Никто не сказал ни слова, но сначала Рипишиппи, затем Каспиан, а потом и все остальные встали, ибо почувствовали: незнакомка — великая и могущественная властительница.
— О странники, явившиеся издалека к Столу Аслана! — заговорила девушка. — Почему вы ничего не ели и не пили?
— Госпожа, — ответил Каспиан, — мы боялись отведать этой пищи, ибо подумали, что именно она ввергла наших друзей в этот колдовской сон.
— Они даже не прикоснулись к ней, — сказала девушка.
— Пожалуйста, — попросила Люси, — расскажите нам, что с ними случилось.
— Семь лет назад, — ответила девушка, — они прибыли сюда на корабле, корпус которого готов был вот-вот развалиться, а паруса превратились в лохмотья. С ними было несколько других моряков. А когда они подошли к этому столу, один из них сказал:
"Мне здесь нравится. Давайте спустим наши паруса, не будем больше никуда грести, а останемся здесь, сядем за этот стол и, если позволят небеса, доживем здесь в покое наши дни".
Другой возразил:
"Нет, лучше нам вернуться на корабль и плыть назад в Нарнию, потому что за время нашего отсутствия там могло многое перемениться. Может быть, Мираз уже умер".
Но третий, который, видимо, был среди них главным и обладал властью, вскочил и крикнул:
"Клянусь небесами — нет! Мы люди и тельмарины, а не трусливые животные! Вы меня спрашиваете, к чему нам громоздить приключение на приключение? Жить на свете нам осталось не так уж долго, а потому то краткое время, что нам еще остается, лучше потратить на поиски нового мира, который, может быть, простирается за чертой солнечного восхода!"
Остальные начали ему возражать, тогда он схватил Каменный Нож, лежавший на столе, и хотел обратить его против своих товарищей. Но этой вещи не должен касаться никто, и поэтому, как только его пальцы сомкнулись на рукояти, крепкий сон сковал всех троих. И они будут спать, пока не спадут с них волшебные чары.
— А что это за Каменный Нож?
— Неужели никто из вас не помнит его? — удивилась девушка.
— Я ... Мне кажется, — пролепетала Люси. — что я уже видела нечто подобное. Этот нож очень похож на тот, каким Белая Колдунья некогда заколола Аслана на Каменном Столе.

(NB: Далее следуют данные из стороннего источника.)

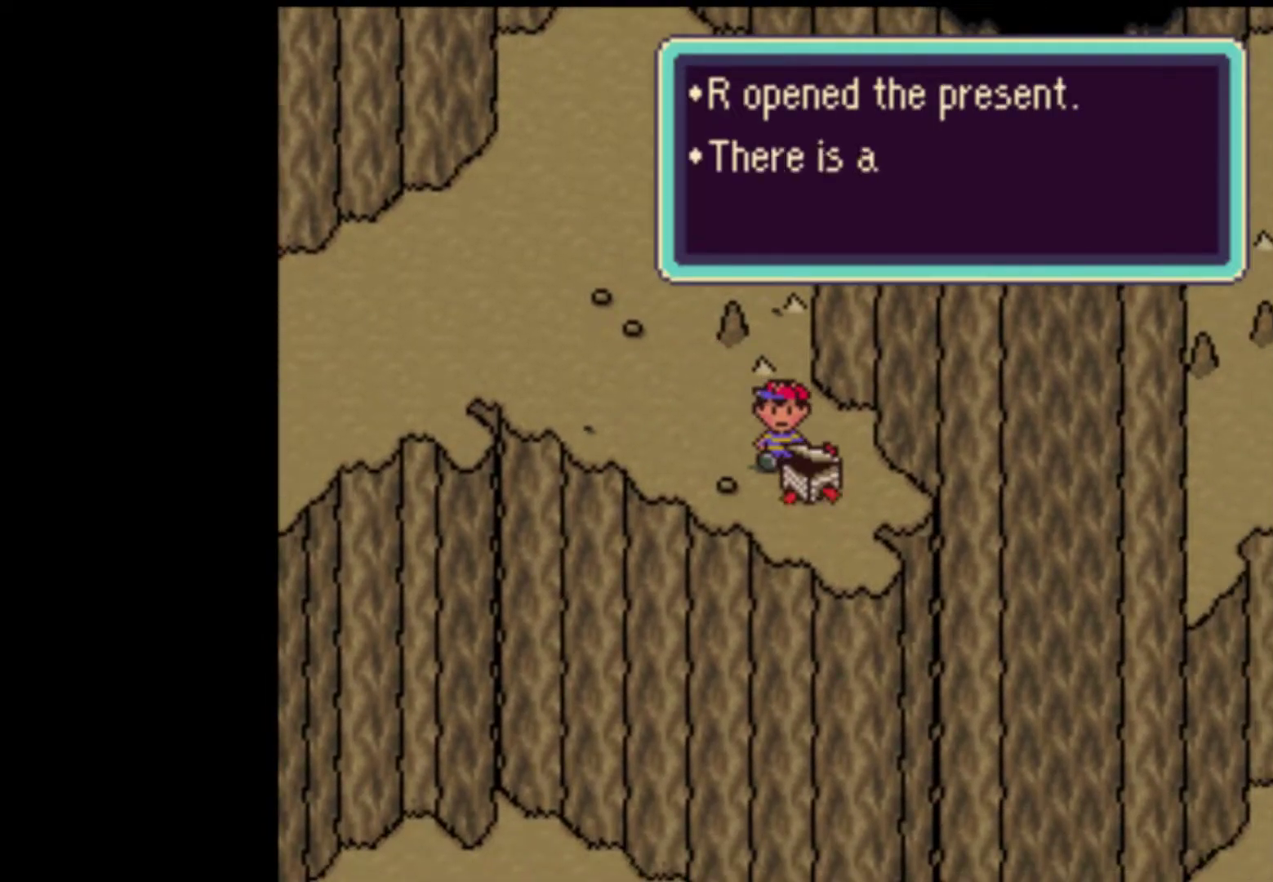
{"dt_ms": 500, "buttons": [], "events": [[50, "A", "down"], [67, "A", "up"], [150, "A", "down"], [200, "A", "up"], [267, "A", "down"], [350, "A", "up"], [400, "A", "down"], [467, "A", "up"]]}
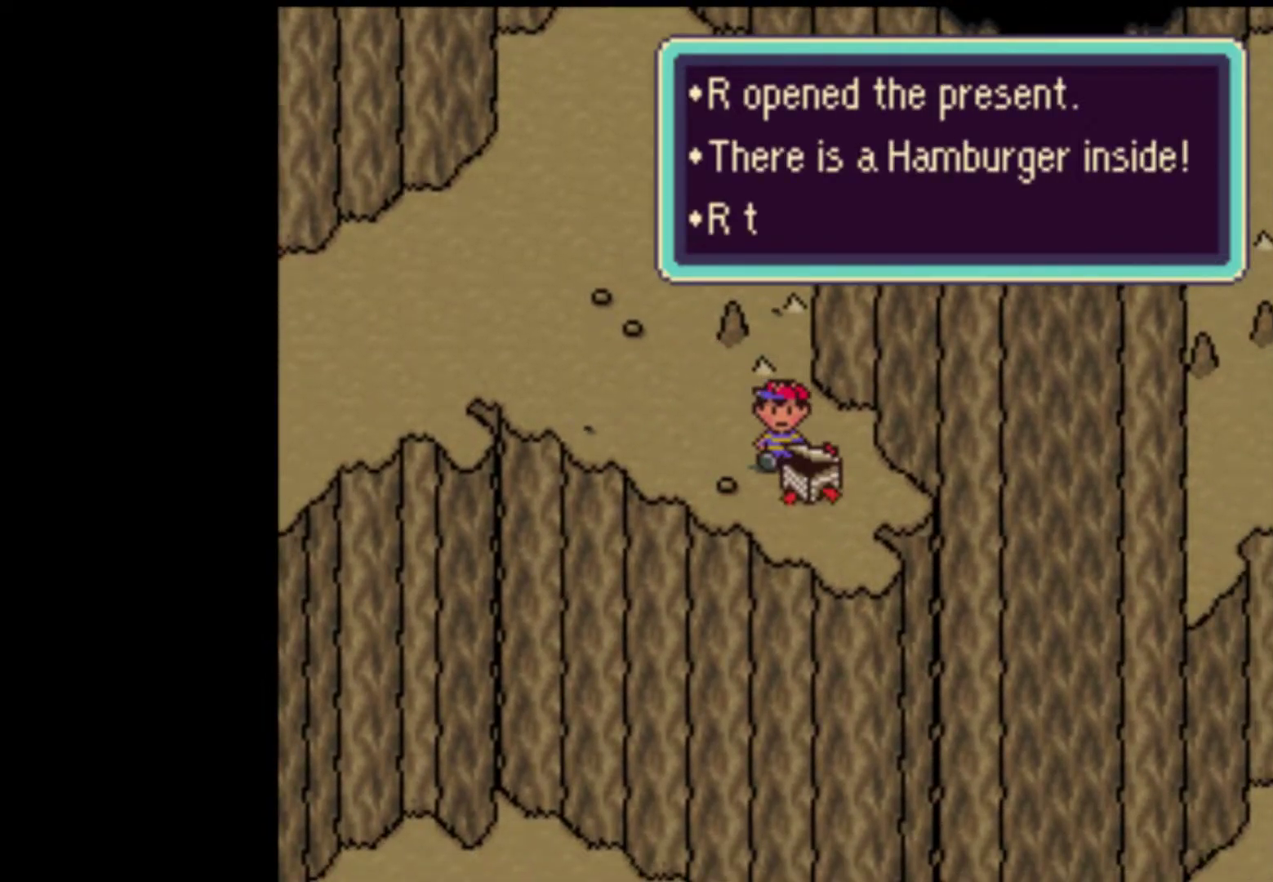
{"dt_ms": 500, "buttons": ["DPAD_UP", "DPAD_LEFT"], "events": [[150, "A", "down"], [150, "DPAD_LEFT", "down"], [267, "A", "up"], [383, "DPAD_UP", "down"]]}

— Это тот самый Нож, — подтвердила девушка. — Его перенесли сюда, и здесь он будет храниться в великой чести, пока стоит этот мир.
Тут заговорил Эдмунд, которого в течение последних нескольких минут все более и более охватывала тревога:
— Послушайте, надеюсь, никто не обвинит меня в трусости из-за того, что я не коснулся этой еды, и в грубости за то, что я сейчас вам скажу. Во время путешествия с нами было уже много самых разных и самых странных приключений. Когда я впервые взглянул на ваше лицо, я готов был поверить любому вашему слову. Но потом подумал, что вы могли бы вызвать это чувство колдовскими чарами. Скажите, как нам узнать, друг вы нам или нет?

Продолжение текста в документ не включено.